++++ Dataset extract

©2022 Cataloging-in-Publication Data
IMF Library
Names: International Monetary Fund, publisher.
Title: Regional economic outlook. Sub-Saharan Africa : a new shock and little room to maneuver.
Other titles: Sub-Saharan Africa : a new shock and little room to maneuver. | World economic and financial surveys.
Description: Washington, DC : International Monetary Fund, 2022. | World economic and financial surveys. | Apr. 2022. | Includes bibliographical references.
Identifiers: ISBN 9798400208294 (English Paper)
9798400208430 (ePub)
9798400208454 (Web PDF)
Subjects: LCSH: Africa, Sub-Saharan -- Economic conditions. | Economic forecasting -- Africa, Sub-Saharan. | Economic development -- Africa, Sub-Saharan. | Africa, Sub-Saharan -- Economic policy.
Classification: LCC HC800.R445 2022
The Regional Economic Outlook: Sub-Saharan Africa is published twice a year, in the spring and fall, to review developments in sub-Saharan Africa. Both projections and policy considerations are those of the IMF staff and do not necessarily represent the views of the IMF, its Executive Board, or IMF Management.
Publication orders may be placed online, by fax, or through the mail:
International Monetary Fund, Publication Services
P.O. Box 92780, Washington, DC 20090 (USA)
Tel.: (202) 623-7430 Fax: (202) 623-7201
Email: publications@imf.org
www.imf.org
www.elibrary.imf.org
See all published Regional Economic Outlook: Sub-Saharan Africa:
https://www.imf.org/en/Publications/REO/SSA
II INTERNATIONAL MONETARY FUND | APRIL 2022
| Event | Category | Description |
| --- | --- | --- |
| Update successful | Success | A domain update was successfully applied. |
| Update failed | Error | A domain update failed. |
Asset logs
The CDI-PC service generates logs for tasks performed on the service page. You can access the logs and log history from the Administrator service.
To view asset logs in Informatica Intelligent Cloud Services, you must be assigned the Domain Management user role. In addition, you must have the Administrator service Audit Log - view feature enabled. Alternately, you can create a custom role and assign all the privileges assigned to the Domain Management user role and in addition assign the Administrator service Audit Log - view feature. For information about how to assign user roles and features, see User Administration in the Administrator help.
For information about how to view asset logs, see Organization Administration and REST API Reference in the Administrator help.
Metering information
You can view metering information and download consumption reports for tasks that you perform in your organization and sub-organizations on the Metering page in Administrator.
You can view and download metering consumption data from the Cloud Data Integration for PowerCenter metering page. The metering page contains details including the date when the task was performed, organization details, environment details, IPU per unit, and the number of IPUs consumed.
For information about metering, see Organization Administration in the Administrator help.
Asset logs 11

++++++++

# [Problem description]
What you should output is every line of the records above, from the first through the line containing "Classification: LCC HC800.R445 2022", unchanged.

# [Solution to the problem]
©2022 Cataloging-in-Publication Data
IMF Library
Names: International Monetary Fund, publisher.
Title: Regional economic outlook. Sub-Saharan Africa : a new shock and little room to maneuver.
Other titles: Sub-Saharan Africa : a new shock and little room to maneuver. | World economic and financial surveys.
Description: Washington, DC : International Monetary Fund, 2022. | World economic and financial surveys. | Apr. 2022. | Includes bibliographical references.
Identifiers: ISBN 9798400208294 (English Paper)
9798400208430 (ePub)
9798400208454 (Web PDF)
Subjects: LCSH: Africa, Sub-Saharan -- Economic conditions. | Economic forecasting -- Africa, Sub-Saharan. | Economic development -- Africa, Sub-Saharan. | Africa, Sub-Saharan -- Economic policy.
Classification: LCC HC800.R445 2022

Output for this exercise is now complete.